Please note that flights may well depart from the UK the day before. Any of the birds of paradise in the genus manucodia . Today we fly to Sorong, hopefully arriving in time to explore areas close to the city which host specialities like Blue-black Kingfisher and Black Thicket-Fantail. Basing ourselves in a comfortable hotel in Wamena we will make daily forays in 4WD vehicles for the journey up into the fabled Snow Mountains and in particular the Grand Baliem Valley. The journey is along winding roads, through wonderful forests where we will make several birding stops in search of our first specialties.

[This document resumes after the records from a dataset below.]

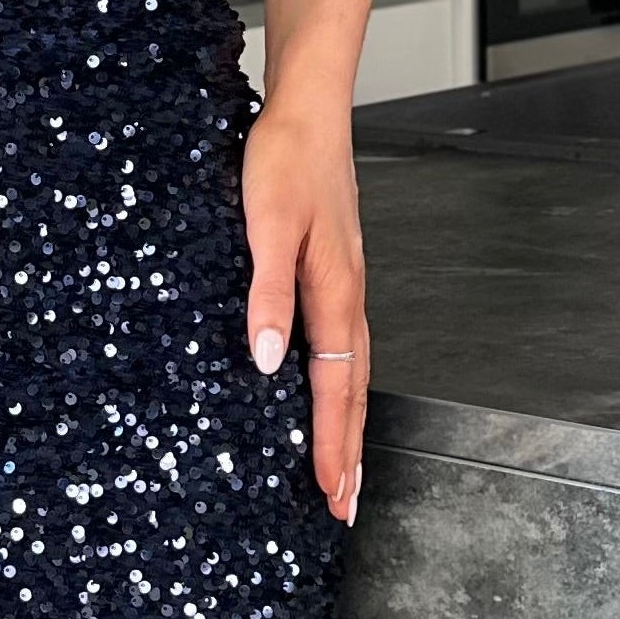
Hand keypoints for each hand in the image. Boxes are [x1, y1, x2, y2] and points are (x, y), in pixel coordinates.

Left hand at [239, 95, 367, 524]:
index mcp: (335, 295)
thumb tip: (265, 361)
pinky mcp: (333, 273)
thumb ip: (267, 293)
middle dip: (350, 454)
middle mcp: (347, 298)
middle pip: (354, 393)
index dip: (332, 445)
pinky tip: (328, 396)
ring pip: (352, 374)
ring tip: (342, 472)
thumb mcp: (266, 226)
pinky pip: (342, 348)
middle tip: (345, 508)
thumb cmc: (285, 160)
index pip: (337, 389)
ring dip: (348, 426)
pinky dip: (341, 387)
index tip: (331, 494)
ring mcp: (344, 287)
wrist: (308, 110)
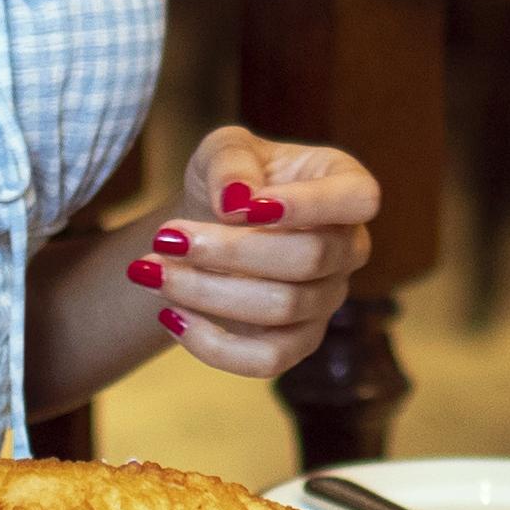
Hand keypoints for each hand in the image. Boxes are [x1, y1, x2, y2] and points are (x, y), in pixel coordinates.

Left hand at [127, 128, 377, 383]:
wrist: (207, 224)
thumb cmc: (229, 179)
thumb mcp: (222, 150)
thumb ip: (231, 162)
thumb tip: (236, 201)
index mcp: (346, 186)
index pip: (359, 199)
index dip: (310, 206)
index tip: (247, 207)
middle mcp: (348, 247)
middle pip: (311, 258)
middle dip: (231, 251)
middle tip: (166, 237)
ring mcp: (327, 299)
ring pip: (284, 309)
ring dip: (207, 292)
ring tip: (150, 270)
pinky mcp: (298, 342)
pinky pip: (268, 360)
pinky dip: (214, 344)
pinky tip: (171, 316)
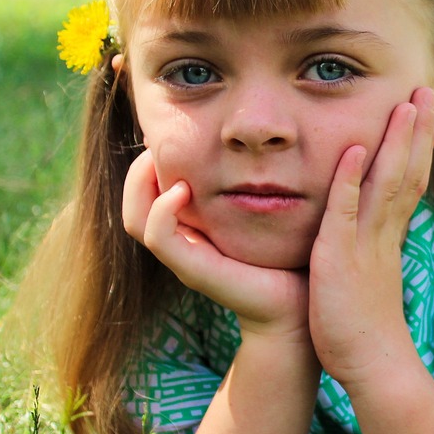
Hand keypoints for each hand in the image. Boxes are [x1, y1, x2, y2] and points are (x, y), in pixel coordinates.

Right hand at [123, 149, 308, 338]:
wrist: (299, 304)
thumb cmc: (290, 254)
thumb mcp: (270, 206)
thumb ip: (258, 177)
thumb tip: (269, 134)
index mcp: (194, 225)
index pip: (151, 189)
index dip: (152, 159)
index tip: (171, 128)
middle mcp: (182, 240)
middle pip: (134, 200)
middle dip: (140, 166)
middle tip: (159, 139)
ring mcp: (183, 257)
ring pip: (136, 216)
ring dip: (141, 183)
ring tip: (159, 157)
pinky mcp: (191, 269)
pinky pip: (157, 236)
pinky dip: (161, 210)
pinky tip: (183, 189)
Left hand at [308, 88, 433, 384]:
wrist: (376, 367)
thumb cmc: (365, 329)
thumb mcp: (370, 279)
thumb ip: (370, 251)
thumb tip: (373, 238)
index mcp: (389, 237)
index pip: (409, 181)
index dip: (416, 145)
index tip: (421, 113)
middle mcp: (384, 234)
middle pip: (408, 170)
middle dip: (416, 129)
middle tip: (424, 88)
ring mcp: (366, 244)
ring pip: (387, 182)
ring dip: (395, 141)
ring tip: (405, 102)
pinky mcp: (341, 259)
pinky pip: (346, 213)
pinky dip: (349, 179)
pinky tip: (351, 150)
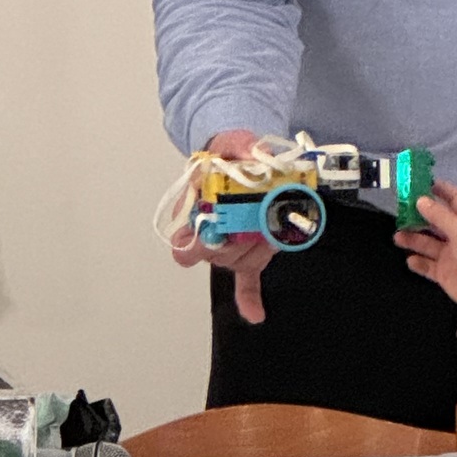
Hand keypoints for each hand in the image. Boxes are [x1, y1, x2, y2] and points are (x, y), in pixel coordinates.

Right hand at [168, 129, 276, 323]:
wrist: (240, 158)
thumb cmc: (229, 153)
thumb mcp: (233, 142)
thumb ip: (242, 146)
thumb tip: (255, 154)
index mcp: (194, 208)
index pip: (185, 243)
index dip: (202, 242)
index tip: (221, 228)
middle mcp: (207, 233)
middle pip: (216, 256)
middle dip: (239, 242)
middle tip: (258, 223)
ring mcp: (229, 246)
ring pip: (237, 263)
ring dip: (257, 250)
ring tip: (272, 227)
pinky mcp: (249, 252)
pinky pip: (246, 280)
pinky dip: (250, 298)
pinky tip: (256, 314)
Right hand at [394, 179, 456, 307]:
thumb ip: (439, 215)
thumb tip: (420, 200)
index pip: (455, 199)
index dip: (442, 190)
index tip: (424, 183)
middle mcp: (456, 236)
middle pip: (435, 221)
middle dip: (419, 216)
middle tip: (401, 210)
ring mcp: (449, 254)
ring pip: (427, 243)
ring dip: (413, 239)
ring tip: (398, 237)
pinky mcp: (443, 272)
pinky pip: (426, 266)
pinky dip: (418, 263)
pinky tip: (410, 260)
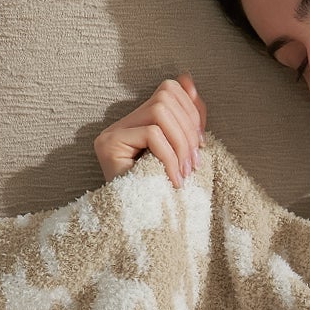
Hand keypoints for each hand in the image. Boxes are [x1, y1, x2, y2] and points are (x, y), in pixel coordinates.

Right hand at [95, 72, 207, 186]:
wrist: (142, 228)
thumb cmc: (164, 193)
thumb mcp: (182, 152)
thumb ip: (187, 119)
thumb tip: (191, 81)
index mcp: (138, 122)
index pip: (168, 90)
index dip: (191, 110)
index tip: (201, 144)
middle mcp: (121, 123)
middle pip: (165, 97)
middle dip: (189, 129)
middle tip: (195, 163)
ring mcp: (112, 133)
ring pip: (159, 112)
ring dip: (181, 143)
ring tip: (186, 172)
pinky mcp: (108, 145)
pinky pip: (151, 134)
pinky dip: (170, 157)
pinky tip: (173, 180)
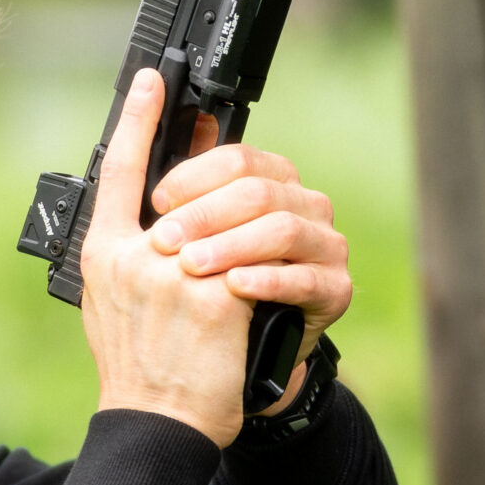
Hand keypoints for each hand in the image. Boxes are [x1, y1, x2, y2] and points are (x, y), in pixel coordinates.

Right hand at [79, 71, 255, 447]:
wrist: (158, 424)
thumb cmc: (142, 368)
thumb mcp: (117, 300)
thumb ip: (138, 248)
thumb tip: (174, 200)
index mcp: (104, 252)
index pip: (120, 170)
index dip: (138, 121)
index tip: (152, 81)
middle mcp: (134, 256)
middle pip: (191, 190)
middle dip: (223, 192)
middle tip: (244, 193)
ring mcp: (174, 273)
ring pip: (234, 223)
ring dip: (250, 240)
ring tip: (249, 268)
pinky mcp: (217, 295)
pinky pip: (255, 262)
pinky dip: (265, 278)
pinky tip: (261, 300)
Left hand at [146, 136, 350, 413]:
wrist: (209, 378)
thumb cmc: (188, 303)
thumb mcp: (172, 242)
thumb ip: (172, 182)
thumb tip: (149, 105)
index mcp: (267, 183)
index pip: (236, 158)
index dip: (192, 175)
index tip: (156, 201)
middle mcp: (302, 206)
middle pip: (258, 189)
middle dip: (205, 212)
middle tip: (162, 242)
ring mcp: (324, 246)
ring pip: (283, 227)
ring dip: (231, 244)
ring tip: (190, 266)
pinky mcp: (335, 290)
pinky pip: (305, 277)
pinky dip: (267, 278)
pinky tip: (235, 286)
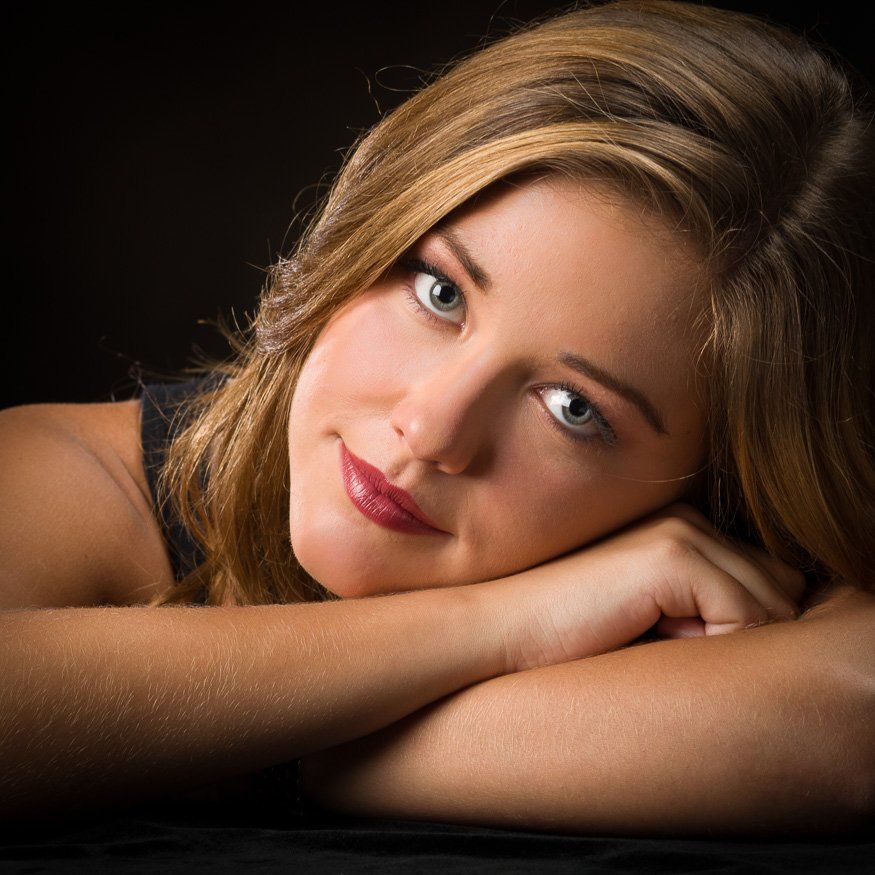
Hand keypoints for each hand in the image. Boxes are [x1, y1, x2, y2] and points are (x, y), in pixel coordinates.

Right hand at [478, 501, 805, 672]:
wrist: (500, 628)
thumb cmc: (565, 633)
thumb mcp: (646, 615)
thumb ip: (699, 607)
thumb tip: (765, 632)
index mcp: (680, 525)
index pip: (766, 579)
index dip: (742, 625)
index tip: (683, 642)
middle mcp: (687, 517)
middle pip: (781, 589)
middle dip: (748, 631)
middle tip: (677, 645)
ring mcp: (680, 532)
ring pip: (774, 605)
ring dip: (733, 642)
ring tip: (665, 643)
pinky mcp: (670, 557)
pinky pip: (748, 617)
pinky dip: (719, 648)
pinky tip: (657, 641)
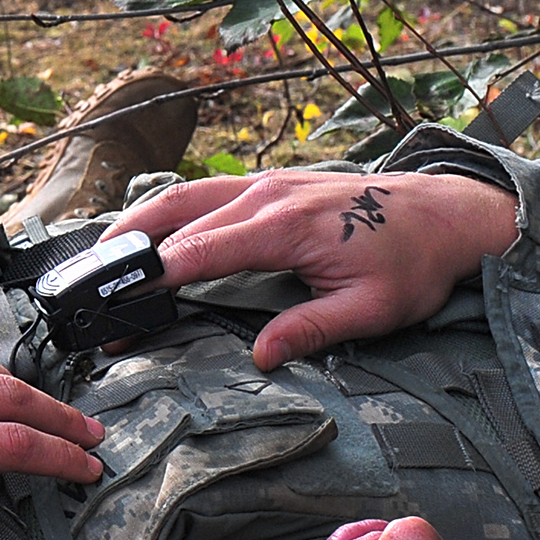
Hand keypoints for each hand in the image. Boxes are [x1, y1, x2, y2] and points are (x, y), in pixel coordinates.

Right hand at [115, 168, 519, 370]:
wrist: (449, 213)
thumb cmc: (413, 261)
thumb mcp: (371, 310)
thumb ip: (311, 331)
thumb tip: (260, 357)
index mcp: (285, 227)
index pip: (199, 251)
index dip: (153, 278)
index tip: (120, 304)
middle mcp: (267, 195)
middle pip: (177, 216)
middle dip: (129, 251)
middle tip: (90, 282)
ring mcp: (267, 183)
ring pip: (185, 196)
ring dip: (140, 221)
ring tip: (102, 251)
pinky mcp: (272, 183)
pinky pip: (206, 192)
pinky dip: (169, 210)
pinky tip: (152, 230)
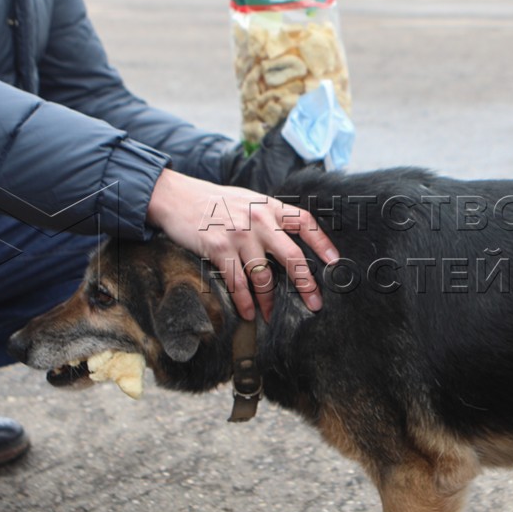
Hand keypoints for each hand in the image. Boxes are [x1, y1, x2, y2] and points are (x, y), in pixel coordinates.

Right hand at [145, 169, 339, 320]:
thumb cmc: (214, 202)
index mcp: (269, 206)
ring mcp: (239, 235)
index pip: (304, 222)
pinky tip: (249, 313)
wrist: (177, 197)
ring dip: (268, 301)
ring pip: (264, 276)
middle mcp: (258, 220)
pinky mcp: (219, 250)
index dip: (323, 243)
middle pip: (292, 256)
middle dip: (306, 284)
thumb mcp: (248, 200)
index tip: (335, 262)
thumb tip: (289, 240)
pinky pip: (237, 283)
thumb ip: (268, 217)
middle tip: (315, 304)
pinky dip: (244, 302)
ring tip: (270, 315)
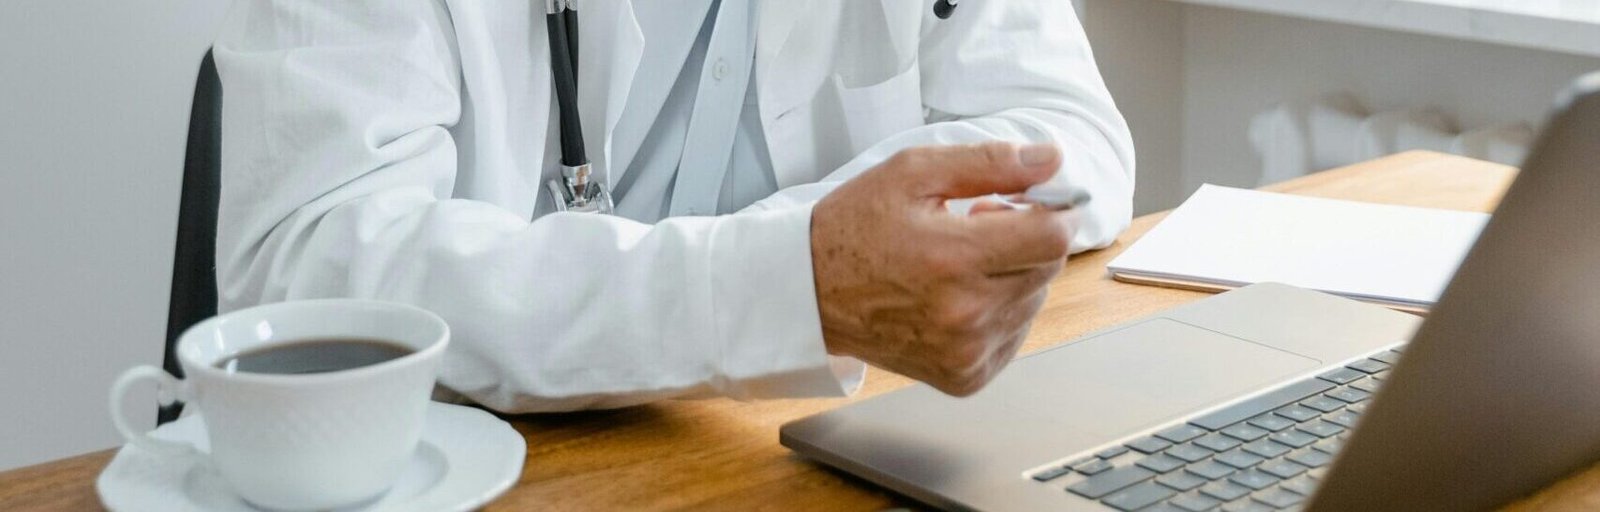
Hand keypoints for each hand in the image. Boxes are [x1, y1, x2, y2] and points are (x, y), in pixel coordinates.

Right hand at [811, 142, 1071, 395]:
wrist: (807, 292)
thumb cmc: (855, 227)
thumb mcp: (913, 173)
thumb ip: (988, 163)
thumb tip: (1052, 159)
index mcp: (954, 257)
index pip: (1053, 235)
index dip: (1050, 209)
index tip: (1027, 201)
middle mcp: (965, 312)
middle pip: (1047, 267)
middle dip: (1025, 239)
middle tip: (976, 226)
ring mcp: (966, 351)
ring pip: (1034, 300)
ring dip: (1012, 276)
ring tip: (959, 263)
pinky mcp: (964, 376)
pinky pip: (1014, 335)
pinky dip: (999, 312)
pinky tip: (958, 296)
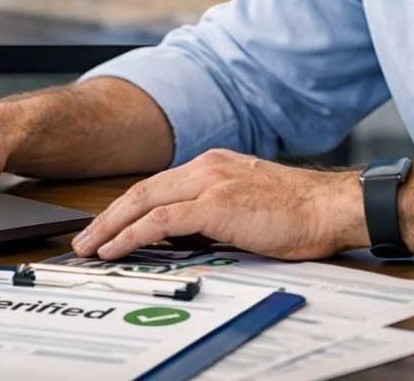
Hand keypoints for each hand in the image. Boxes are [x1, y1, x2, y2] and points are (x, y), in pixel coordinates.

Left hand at [70, 149, 368, 260]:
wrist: (329, 207)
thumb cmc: (299, 212)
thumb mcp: (247, 207)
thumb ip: (213, 214)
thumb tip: (184, 237)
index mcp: (213, 165)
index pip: (157, 185)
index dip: (126, 206)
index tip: (107, 225)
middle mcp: (206, 166)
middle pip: (141, 190)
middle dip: (107, 216)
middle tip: (84, 238)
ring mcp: (209, 182)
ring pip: (143, 201)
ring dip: (111, 226)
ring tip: (90, 247)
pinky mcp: (215, 204)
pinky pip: (160, 221)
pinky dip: (132, 234)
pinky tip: (117, 248)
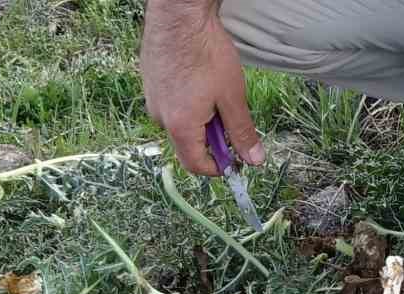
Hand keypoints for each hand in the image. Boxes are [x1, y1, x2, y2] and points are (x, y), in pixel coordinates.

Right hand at [141, 0, 264, 175]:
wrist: (180, 16)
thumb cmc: (206, 53)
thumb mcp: (233, 97)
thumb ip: (242, 132)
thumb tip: (254, 160)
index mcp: (180, 126)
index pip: (196, 165)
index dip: (218, 168)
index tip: (235, 159)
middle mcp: (160, 117)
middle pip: (187, 145)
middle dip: (211, 140)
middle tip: (229, 117)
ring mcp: (151, 98)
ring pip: (179, 123)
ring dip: (201, 119)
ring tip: (215, 93)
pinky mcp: (150, 83)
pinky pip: (170, 104)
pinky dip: (188, 103)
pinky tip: (200, 81)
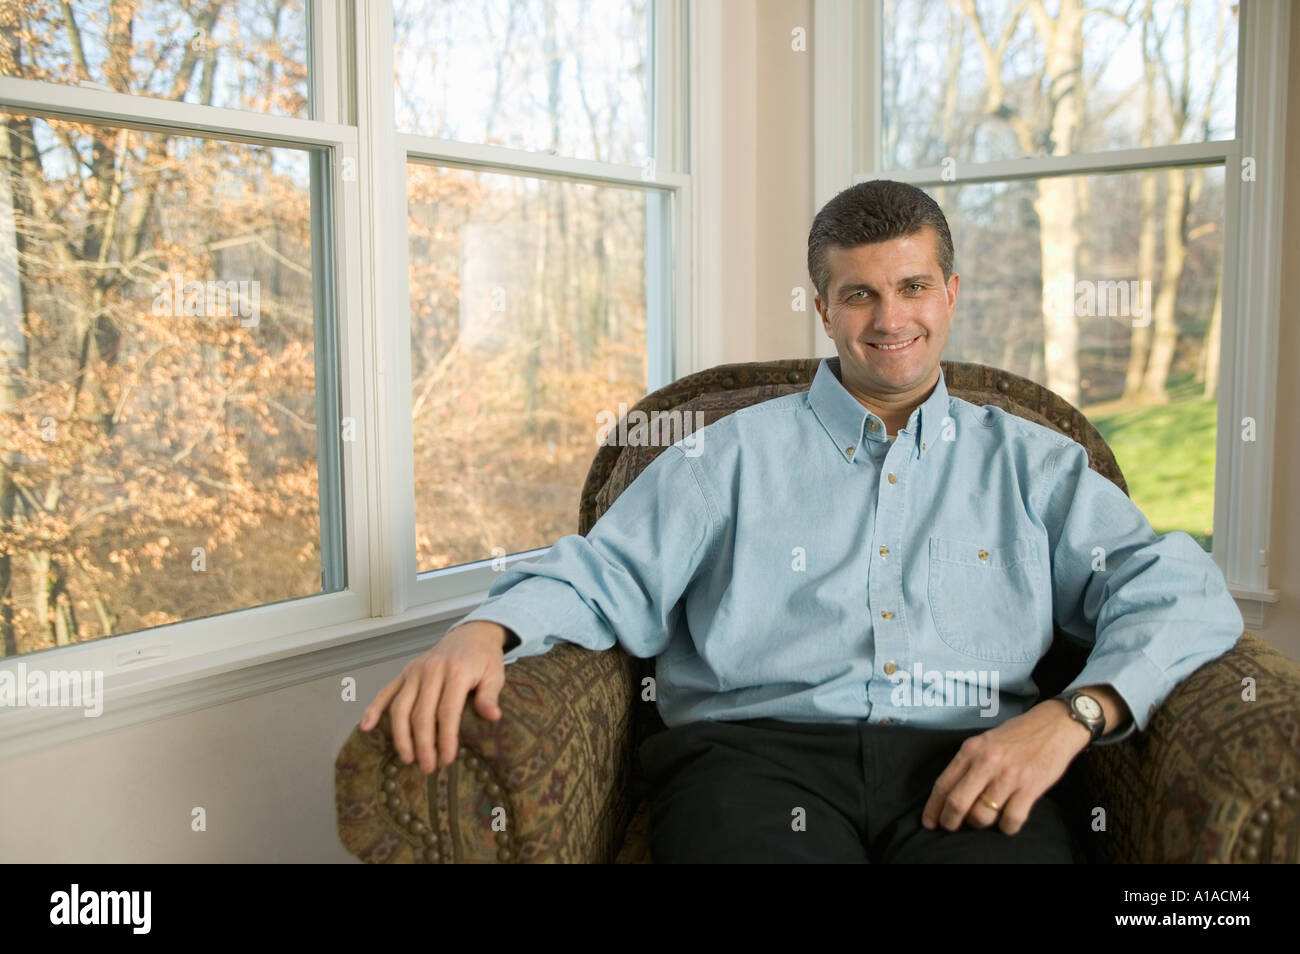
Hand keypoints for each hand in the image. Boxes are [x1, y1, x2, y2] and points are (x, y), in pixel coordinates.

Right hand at [359, 621, 511, 774]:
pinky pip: (386, 691)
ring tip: (407, 758)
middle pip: (421, 714)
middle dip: (423, 745)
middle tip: (428, 767)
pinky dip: (374, 708)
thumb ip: (490, 695)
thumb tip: (492, 716)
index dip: (446, 738)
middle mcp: (431, 671)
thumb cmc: (484, 658)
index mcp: (456, 672)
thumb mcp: (495, 674)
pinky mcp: (405, 672)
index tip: (447, 759)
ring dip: (401, 736)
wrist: (471, 634)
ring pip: (400, 707)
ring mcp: (414, 671)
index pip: (447, 711)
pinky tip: (367, 727)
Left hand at [920, 700, 1090, 834]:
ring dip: (979, 824)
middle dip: (950, 822)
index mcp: (971, 750)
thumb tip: (949, 793)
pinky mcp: (1030, 787)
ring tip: (983, 820)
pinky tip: (1006, 822)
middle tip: (950, 828)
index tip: (929, 822)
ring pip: (982, 815)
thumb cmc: (1017, 735)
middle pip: (957, 803)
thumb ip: (967, 764)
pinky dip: (1006, 828)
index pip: (943, 784)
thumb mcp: (984, 742)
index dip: (933, 808)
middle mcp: (986, 763)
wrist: (1053, 725)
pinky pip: (1011, 820)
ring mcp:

Alfonzo Bissonnette is a wildlife conservationist and a television personality. He is 29 years old. When he was just four years old, he found his first dead animal on the side of the road. From that day on, he knew that he wanted to work with animals.
Alfonzo has always been passionate about protecting the environment and its inhabitants. As a child, he would spend hours catching bugs and spiders in his backyard, then release them back into the wild unharmed. He later studied Wildlife Conservation at university, and now works tirelessly to protect endangered species all over the world.
Alfonzo is also a television personality. He has been featured on several shows about wildlife conservation, and has even hosted his own show about animal rescue operations.